### Data for the task
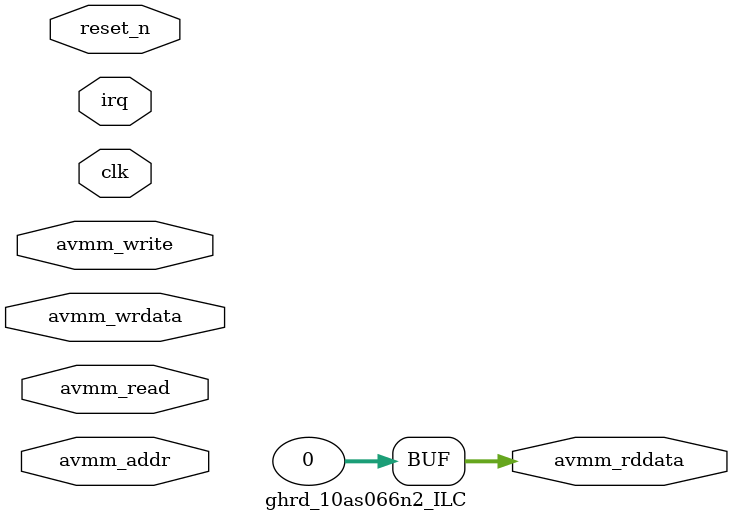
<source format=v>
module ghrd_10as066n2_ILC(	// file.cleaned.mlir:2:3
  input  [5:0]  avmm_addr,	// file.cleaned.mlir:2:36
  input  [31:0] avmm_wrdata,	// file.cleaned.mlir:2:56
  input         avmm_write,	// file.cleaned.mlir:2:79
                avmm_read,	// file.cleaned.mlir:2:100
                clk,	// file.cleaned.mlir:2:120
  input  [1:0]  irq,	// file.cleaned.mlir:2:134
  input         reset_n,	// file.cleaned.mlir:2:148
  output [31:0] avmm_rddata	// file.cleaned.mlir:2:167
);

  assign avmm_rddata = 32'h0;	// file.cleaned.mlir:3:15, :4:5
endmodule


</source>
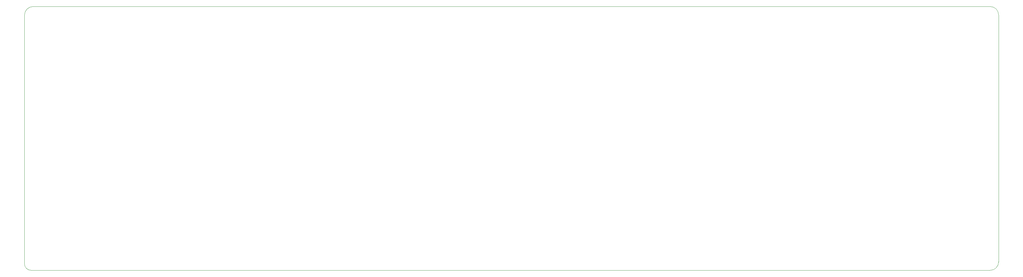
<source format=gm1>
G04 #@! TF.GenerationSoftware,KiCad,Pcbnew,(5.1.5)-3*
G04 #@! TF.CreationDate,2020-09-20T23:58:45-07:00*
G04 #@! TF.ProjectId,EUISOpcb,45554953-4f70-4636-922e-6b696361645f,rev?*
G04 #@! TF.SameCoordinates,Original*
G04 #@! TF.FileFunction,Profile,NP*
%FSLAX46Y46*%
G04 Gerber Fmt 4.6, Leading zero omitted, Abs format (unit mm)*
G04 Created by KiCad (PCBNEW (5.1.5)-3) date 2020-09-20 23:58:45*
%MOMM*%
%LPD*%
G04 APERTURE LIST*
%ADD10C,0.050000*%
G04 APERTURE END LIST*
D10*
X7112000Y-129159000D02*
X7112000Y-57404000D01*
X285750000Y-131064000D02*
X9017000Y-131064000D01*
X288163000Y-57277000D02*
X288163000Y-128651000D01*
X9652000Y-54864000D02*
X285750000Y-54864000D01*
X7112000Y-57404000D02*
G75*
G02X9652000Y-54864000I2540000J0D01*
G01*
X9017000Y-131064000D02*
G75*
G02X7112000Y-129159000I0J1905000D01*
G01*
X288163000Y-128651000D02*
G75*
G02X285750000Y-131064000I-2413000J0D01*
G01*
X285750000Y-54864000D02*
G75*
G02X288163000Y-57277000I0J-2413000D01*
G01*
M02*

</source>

### Problem requirements
Reproduce the listing word for word, but keep the pictures out of it.

### Answer box
<source format=v>
module ghrd_10as066n2_ILC(	// file.cleaned.mlir:2:3
  input  [5:0]  avmm_addr,	// file.cleaned.mlir:2:36
  input  [31:0] avmm_wrdata,	// file.cleaned.mlir:2:56
  input         avmm_write,	// file.cleaned.mlir:2:79
                avmm_read,	// file.cleaned.mlir:2:100
                clk,	// file.cleaned.mlir:2:120
  input  [1:0]  irq,	// file.cleaned.mlir:2:134
  input         reset_n,	// file.cleaned.mlir:2:148
  output [31:0] avmm_rddata	// file.cleaned.mlir:2:167
);

  assign avmm_rddata = 32'h0;	// file.cleaned.mlir:3:15, :4:5
endmodule


</source>
<source format=gm1>
G04 #@! TF.GenerationSoftware,KiCad,Pcbnew,(5.1.5)-3*
G04 #@! TF.CreationDate,2020-09-20T23:58:45-07:00*
G04 #@! TF.ProjectId,EUISOpcb,45554953-4f70-4636-922e-6b696361645f,rev?*
G04 #@! TF.SameCoordinates,Original*
G04 #@! TF.FileFunction,Profile,NP*
%FSLAX46Y46*%
G04 Gerber Fmt 4.6, Leading zero omitted, Abs format (unit mm)*
G04 Created by KiCad (PCBNEW (5.1.5)-3) date 2020-09-20 23:58:45*
%MOMM*%
%LPD*%
G04 APERTURE LIST*
%ADD10C,0.050000*%
G04 APERTURE END LIST*
D10*
X7112000Y-129159000D02*
X7112000Y-57404000D01*
X285750000Y-131064000D02*
X9017000Y-131064000D01*
X288163000Y-57277000D02*
X288163000Y-128651000D01*
X9652000Y-54864000D02*
X285750000Y-54864000D01*
X7112000Y-57404000D02*
G75*
G02X9652000Y-54864000I2540000J0D01*
G01*
X9017000Y-131064000D02*
G75*
G02X7112000Y-129159000I0J1905000D01*
G01*
X288163000Y-128651000D02*
G75*
G02X285750000Y-131064000I-2413000J0D01*
G01*
X285750000Y-54864000D02*
G75*
G02X288163000Y-57277000I0J-2413000D01*
G01*
M02*

</source>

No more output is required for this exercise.